(Stored items)
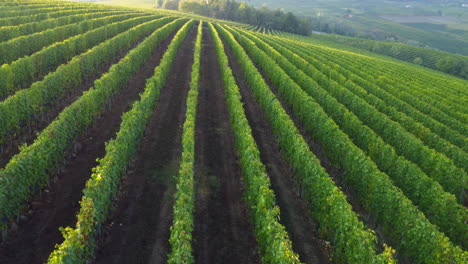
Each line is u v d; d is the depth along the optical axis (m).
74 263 11.62
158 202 17.53
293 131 21.62
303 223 17.66
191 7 150.75
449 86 57.03
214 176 20.44
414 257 15.33
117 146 17.72
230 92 29.28
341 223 14.63
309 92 35.69
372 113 29.02
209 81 38.97
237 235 16.08
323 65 49.81
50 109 26.03
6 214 14.29
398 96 39.72
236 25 132.62
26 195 15.58
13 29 42.97
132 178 19.28
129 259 13.92
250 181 17.20
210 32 79.25
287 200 19.34
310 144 27.28
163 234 15.45
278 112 25.09
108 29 53.28
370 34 181.50
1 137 20.00
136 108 22.38
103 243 14.56
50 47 35.00
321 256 15.59
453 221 16.94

## PROBLEM TO SOLVE:
Write out every entry above exactly, minus the pictures.

## RESPONSE TO THE EXERCISE:
Each line is u v d; d is the depth along the optical axis (m).
74 263 11.62
158 202 17.53
293 131 21.62
303 223 17.66
191 7 150.75
449 86 57.03
214 176 20.44
414 257 15.33
117 146 17.72
230 92 29.28
341 223 14.63
309 92 35.69
372 113 29.02
209 81 38.97
237 235 16.08
323 65 49.81
50 109 26.03
6 214 14.29
398 96 39.72
236 25 132.62
26 195 15.58
13 29 42.97
132 178 19.28
129 259 13.92
250 181 17.20
210 32 79.25
287 200 19.34
310 144 27.28
163 234 15.45
278 112 25.09
108 29 53.28
370 34 181.50
1 137 20.00
136 108 22.38
103 243 14.56
50 47 35.00
321 256 15.59
453 221 16.94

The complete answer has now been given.